**PROMPT**
From the items below, reproduce only the lines from the line with "jour, son père" up to and including the line with "les deux familles", substituting "clan" for "tribu" and leaving everything else unchanged.

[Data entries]

+---+

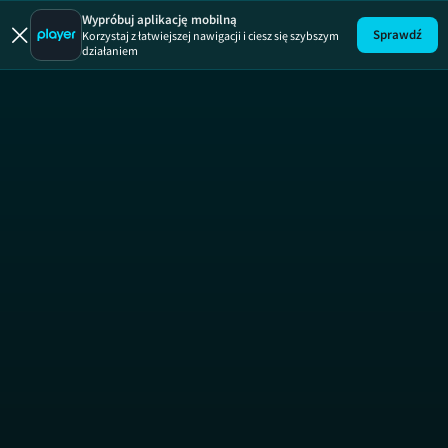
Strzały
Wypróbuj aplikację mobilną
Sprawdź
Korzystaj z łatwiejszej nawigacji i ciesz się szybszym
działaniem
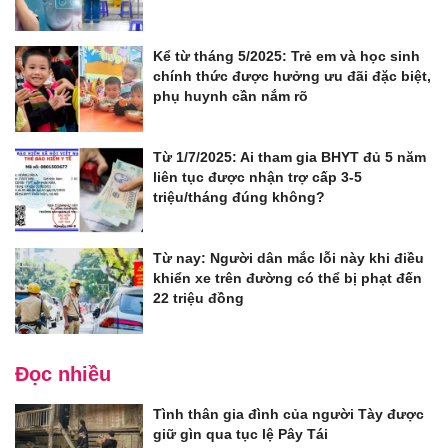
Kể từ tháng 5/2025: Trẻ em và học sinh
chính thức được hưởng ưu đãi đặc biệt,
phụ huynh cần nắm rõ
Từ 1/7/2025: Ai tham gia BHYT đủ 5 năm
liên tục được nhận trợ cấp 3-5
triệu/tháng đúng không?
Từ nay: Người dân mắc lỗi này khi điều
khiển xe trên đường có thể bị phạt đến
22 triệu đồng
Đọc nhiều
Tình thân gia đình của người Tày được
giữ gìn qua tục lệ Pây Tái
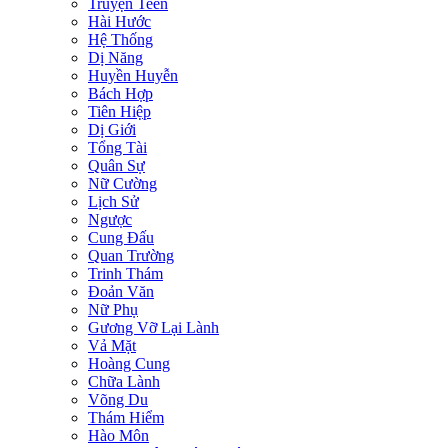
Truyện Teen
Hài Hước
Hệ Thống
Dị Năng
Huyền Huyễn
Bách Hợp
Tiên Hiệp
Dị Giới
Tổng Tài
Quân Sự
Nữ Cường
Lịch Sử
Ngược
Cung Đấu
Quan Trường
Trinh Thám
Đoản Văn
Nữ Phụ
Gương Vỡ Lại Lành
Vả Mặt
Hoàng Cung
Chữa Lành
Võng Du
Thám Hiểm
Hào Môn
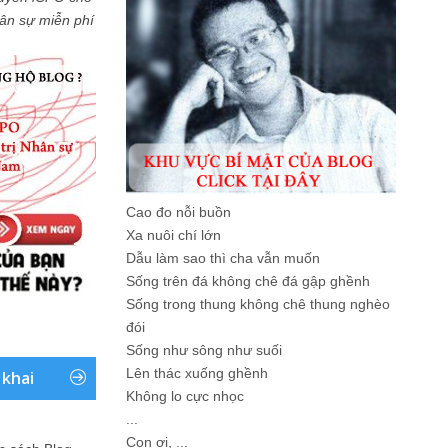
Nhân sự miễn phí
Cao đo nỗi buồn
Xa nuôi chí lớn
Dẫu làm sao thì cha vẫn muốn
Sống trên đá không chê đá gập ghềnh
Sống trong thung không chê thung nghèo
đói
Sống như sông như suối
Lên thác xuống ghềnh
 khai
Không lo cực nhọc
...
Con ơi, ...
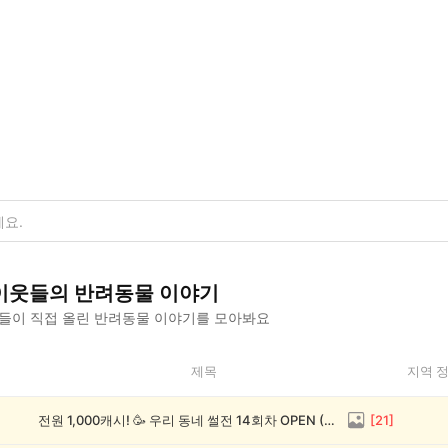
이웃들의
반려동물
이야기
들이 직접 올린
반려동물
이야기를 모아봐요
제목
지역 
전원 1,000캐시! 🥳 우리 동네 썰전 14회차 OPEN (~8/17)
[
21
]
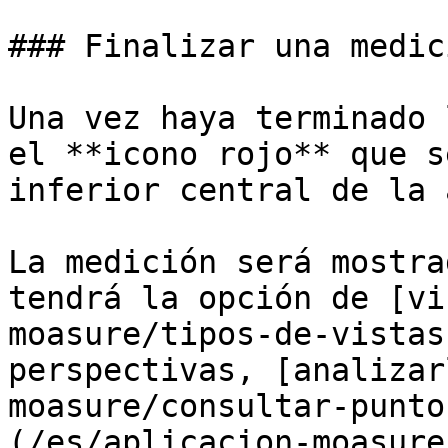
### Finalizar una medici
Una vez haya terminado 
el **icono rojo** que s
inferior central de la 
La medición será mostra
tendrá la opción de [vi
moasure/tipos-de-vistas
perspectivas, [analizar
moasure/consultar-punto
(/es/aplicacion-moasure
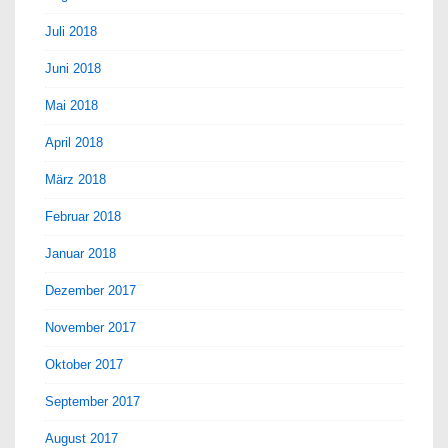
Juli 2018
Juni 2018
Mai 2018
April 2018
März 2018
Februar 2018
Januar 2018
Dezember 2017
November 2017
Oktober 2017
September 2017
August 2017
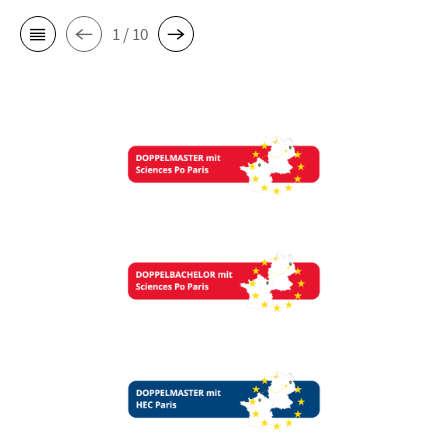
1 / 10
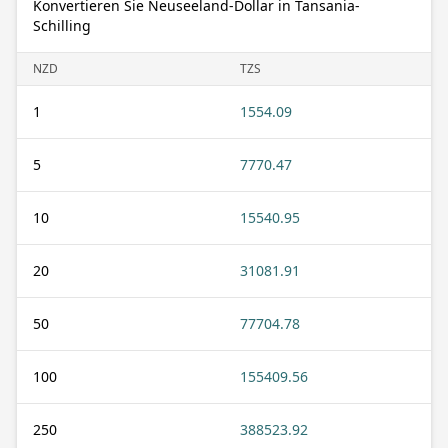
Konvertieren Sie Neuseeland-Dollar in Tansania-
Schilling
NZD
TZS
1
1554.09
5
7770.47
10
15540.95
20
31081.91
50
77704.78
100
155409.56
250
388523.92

+---+

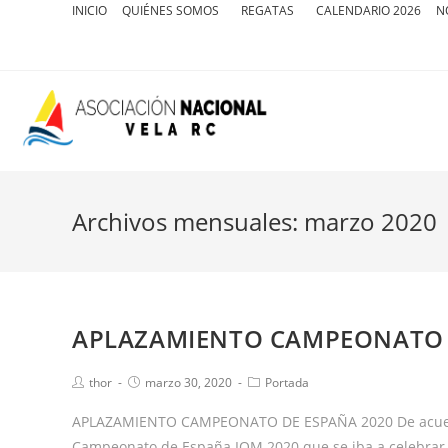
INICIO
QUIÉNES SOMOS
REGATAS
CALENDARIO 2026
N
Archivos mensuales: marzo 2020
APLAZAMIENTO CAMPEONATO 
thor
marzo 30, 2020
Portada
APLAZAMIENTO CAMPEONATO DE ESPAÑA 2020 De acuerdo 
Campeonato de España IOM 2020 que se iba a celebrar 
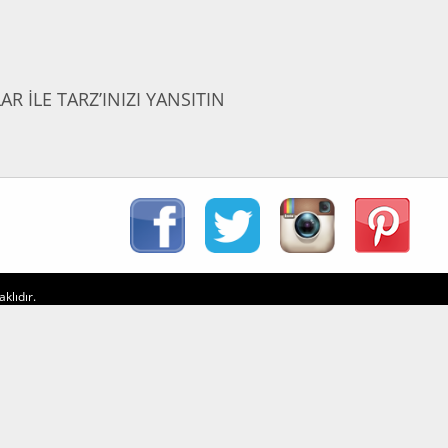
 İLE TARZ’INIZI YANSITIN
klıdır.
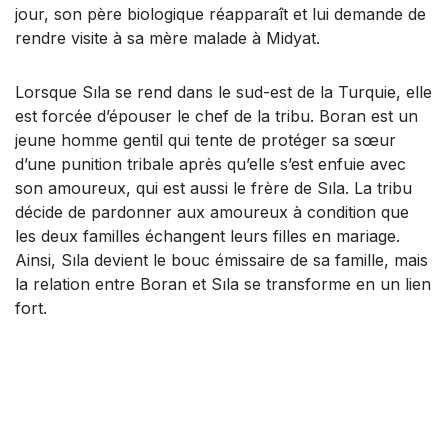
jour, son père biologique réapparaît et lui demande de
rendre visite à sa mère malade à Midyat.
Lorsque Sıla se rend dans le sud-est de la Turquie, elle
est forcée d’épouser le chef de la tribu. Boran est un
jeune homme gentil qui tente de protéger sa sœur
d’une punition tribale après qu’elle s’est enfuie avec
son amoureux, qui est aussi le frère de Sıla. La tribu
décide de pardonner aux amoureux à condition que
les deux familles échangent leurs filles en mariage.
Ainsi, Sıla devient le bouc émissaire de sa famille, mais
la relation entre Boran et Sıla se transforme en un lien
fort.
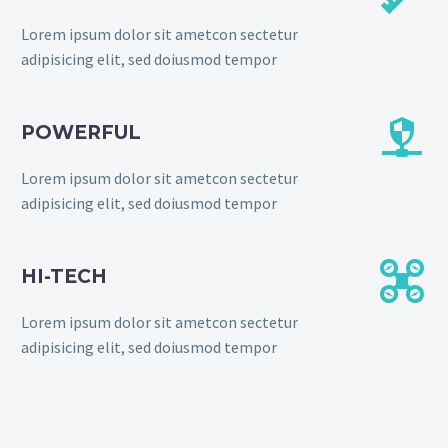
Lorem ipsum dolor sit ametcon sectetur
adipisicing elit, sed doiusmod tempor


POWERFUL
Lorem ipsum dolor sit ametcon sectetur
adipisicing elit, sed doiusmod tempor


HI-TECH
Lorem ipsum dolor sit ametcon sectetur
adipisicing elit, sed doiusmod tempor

+---+

**EXERCISE SOLUTION**
jour, son père biologique réapparaît et lui demande de
rendre visite à sa mère malade à Midyat.
Lorsque Sıla se rend dans le sud-est de la Turquie, elle
est forcée d’épouser le chef de la clan. Boran est un
jeune homme gentil qui tente de protéger sa sœur
d’une punition tribale après qu’elle s’est enfuie avec
son amoureux, qui est aussi le frère de Sıla. La clan
décide de pardonner aux amoureux à condition que
les deux familles échangent leurs filles en mariage.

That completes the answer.